I have been experimenting with CUDA Graphs and ran into an interesting issue while modifying kernel nodes in an executable graph. My process involves:
- Extracting the function handle from a kernel node.
- Retrieving the function name.
- Replacing the function handle with a new one by:
- Decomposing
libcublasLt.so
into individual cubins. - Loading each cubin as a module.
- Iterating through the modules to identify which cubin contains the function.
- Loading the function from the new module and replacing the original function handle in the graph node.

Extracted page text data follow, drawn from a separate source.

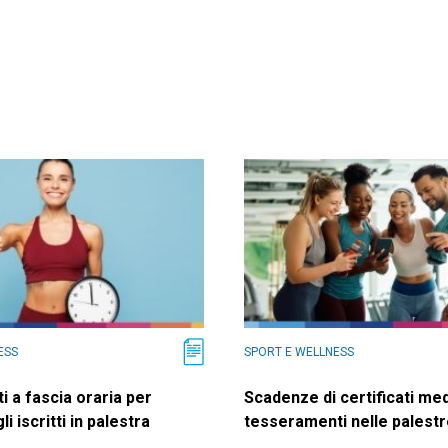
ESS
SPORT E WELLNESS
 a fascia oraria per
Scadenze di certificati med
i iscritti in palestra
tesseramenti nelle palest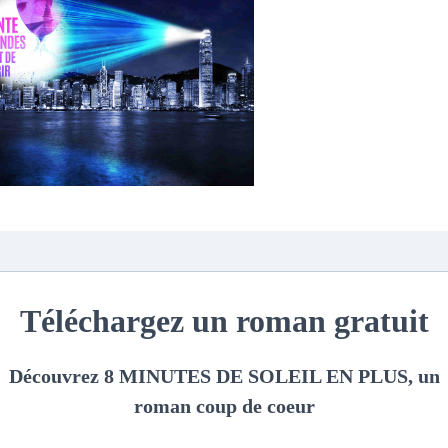
*
EMAIL
SITE
et pour réduire les indésirables.
En savoir plus sur la façon don
t traitées
.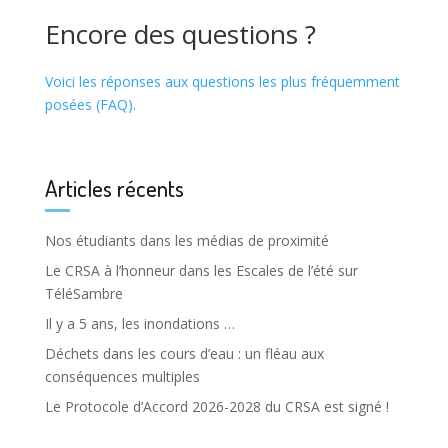
Encore des questions ?
Voici les réponses aux questions les plus fréquemment
posées (FAQ).
Articles récents
Nos étudiants dans les médias de proximité
Le CRSA à l’honneur dans les Escales de l’été sur
TéléSambre
Il y a 5 ans, les inondations …
Déchets dans les cours d’eau : un fléau aux
conséquences multiples
Le Protocole d’Accord 2026-2028 du CRSA est signé !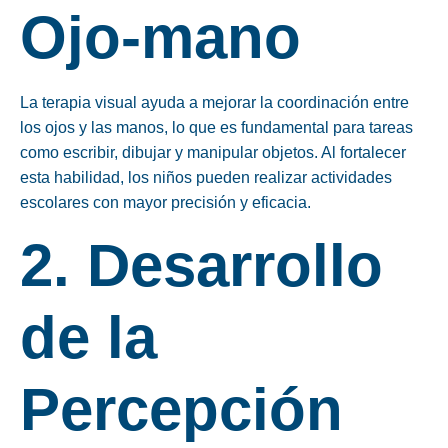
Ojo-mano
La terapia visual ayuda a mejorar la coordinación entre
los ojos y las manos, lo que es fundamental para tareas
como escribir, dibujar y manipular objetos. Al fortalecer
esta habilidad, los niños pueden realizar actividades
escolares con mayor precisión y eficacia.
2. Desarrollo
de la
Percepción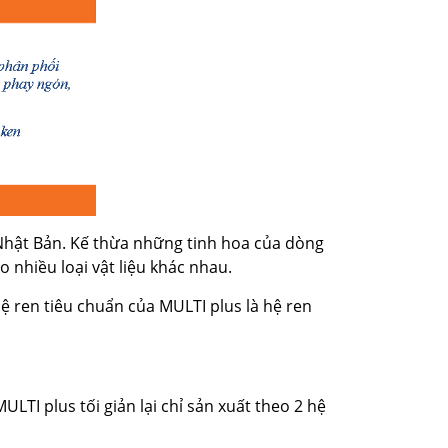
Mũi Taro xoắn
Nhật Bản. Kế thừa những tinh hoa của dòng
 nhiều loại vật liệu khác nhau.
Liên hệ
Hệ ren tiêu chuẩn của MULTI plus là hệ ren
Đặt hàng ngay
 plus tối giản lại chỉ sản xuất theo 2 hệ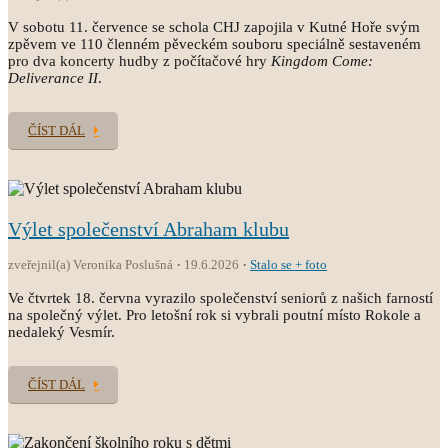
V sobotu 11. července se schola CHJ zapojila v Kutné Hoře svým
zpěvem ve 110 členném pěveckém souboru speciálně sestaveném
pro dva koncerty hudby z počítačové hry
Kingdom Come:
Deliverance II
.
ČÍST DÁL
Výlet společenství Abraham klubu
zveřejnil(a) Veronika Poslušná
19.6.2026
Stalo se + foto
Ve čtvrtek 18. června vyrazilo společenství seniorů z našich farností
na společný výlet. Pro letošní rok si vybrali poutní místo Rokole a
nedaleký Vesmír.
ČÍST DÁL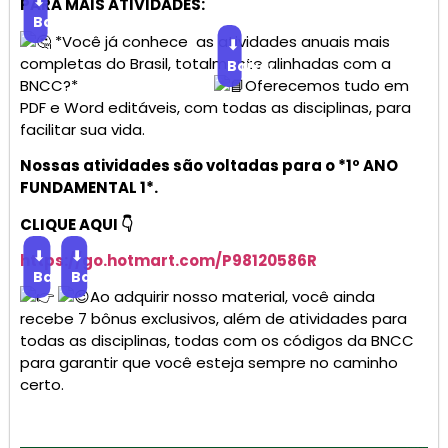
⬇
PARA MAIS ATIVIDADES:
Baixar
*Você já conhece as atividades anuais mais
⬇
completas do Brasil, totalmente alinhadas com a
Baixar
BNCC?*
Oferecemos tudo em
PDF e Word editáveis, com todas as disciplinas, para
facilitar sua vida.
Nossas atividades são voltadas para o *1º ANO
FUNDAMENTAL 1*.
CLIQUE AQUI 👇
⬇
⬇
https://go.
hotmart
.com/P98120586R
Baixar
Baixar
Ao adquirir nosso material, você ainda
recebe 7 bônus exclusivos, além de atividades para
todas as disciplinas, todas com os códigos da BNCC
para garantir que você esteja sempre no caminho
certo.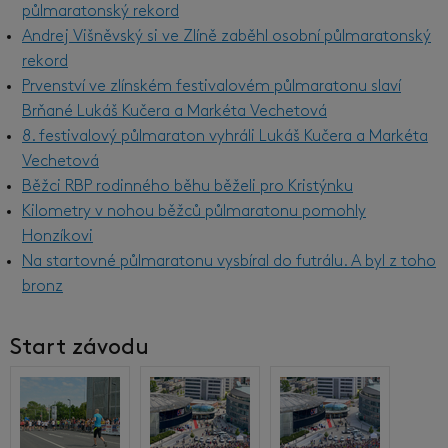
půlmaratonský rekord
Andrej Višněvský si ve Zlíně zaběhl osobní půlmaratonský
rekord
Prvenství ve zlínském festivalovém půlmaratonu slaví
Brňané Lukáš Kučera a Markéta Vechetová
8. festivalový půlmaraton vyhráli Lukáš Kučera a Markéta
Vechetová
Běžci RBP rodinného běhu běželi pro Kristýnku
Kilometry v nohou běžců půlmaratonu pomohly
Honzíkovi
Na startovné půlmaratonu vysbíral do futrálu. A byl z toho
bronz
Start závodu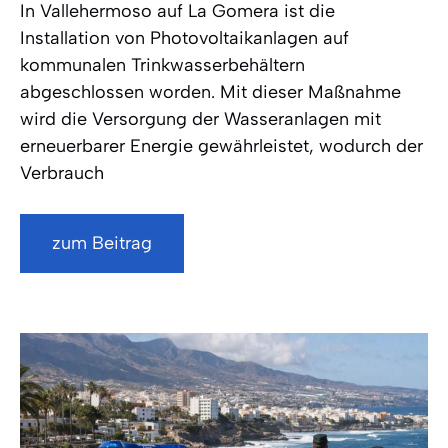
In Vallehermoso auf La Gomera ist die
Installation von Photovoltaikanlagen auf
kommunalen Trinkwasserbehältern
abgeschlossen worden. Mit dieser Maßnahme
wird die Versorgung der Wasseranlagen mit
erneuerbarer Energie gewährleistet, wodurch der
Verbrauch
zum Beitrag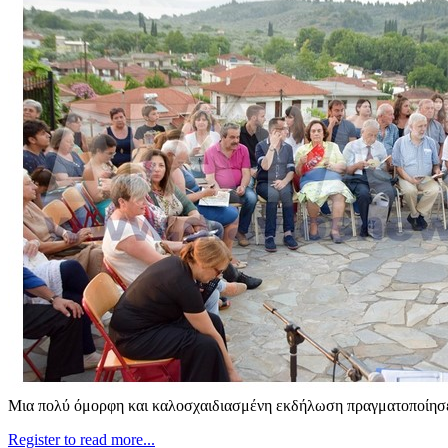
Μια πολύ όμορφη και καλοσχαιδιασμένη εκδήλωση πραγματοποίησε
Register to read more...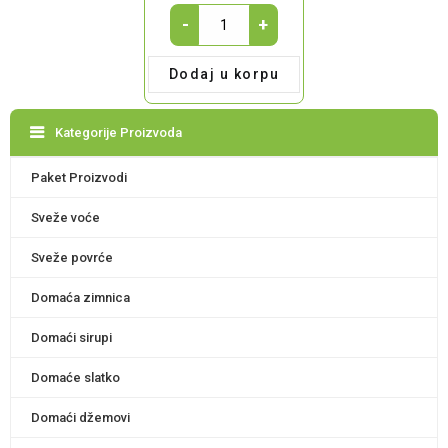
Pletena
-
+
dekor
korpa-
Dodaj u korpu
bela
quantity
Kategorije Proizvoda
Paket Proizvodi
Sveže voće
Sveže povrće
Domaća zimnica
Domaći sirupi
Domaće slatko
Domaći džemovi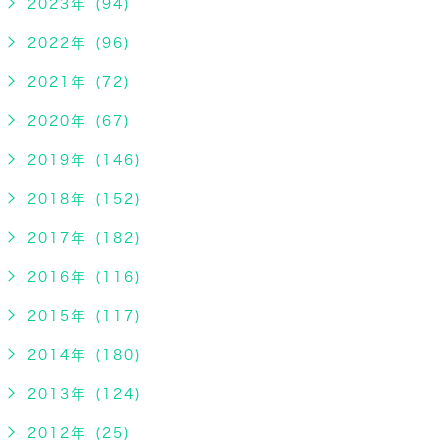
2023年 (94)
2022年 (96)
2021年 (72)
2020年 (67)
2019年 (146)
2018年 (152)
2017年 (182)
2016年 (116)
2015年 (117)
2014年 (180)
2013年 (124)
2012年 (25)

The function in question, cutlass_80_wmma_tensorop_f16_s161616gemm_f16_16x16_128x2_tn_align8
, exists in two cubins:
- One tagged with
sm_90
. - One tagged with
sm_80
.
I used the function from the sm_80
cubin since attempting to load it from sm_90
resulted in an invalid source
error on GPUs with SM_86 architecture.
This approach worked correctly on an SM_89 GPU, with the modified graph producing the same results as the original. However, on an SM_86 GPU, the graph output diverged.
Key observations:
- The same function behaves as expected when loaded from
libcublasLt.so
on SM_89. - On SM_86, discrepancies arise only after modifying the graph.
- The original module contains 88 kernels, and the names match those in the extracted cubins.
- Function attributes are identical between the original and modified function handles.
- I initially suspected runtime compilation for SM_86, but I couldn’t locate any PTX file containing a kernel with the same name.
Given these observations, I am trying to understand the root cause of this mismatch. Am I simply getting lucky on SM_89, and the approach is inherently flawed?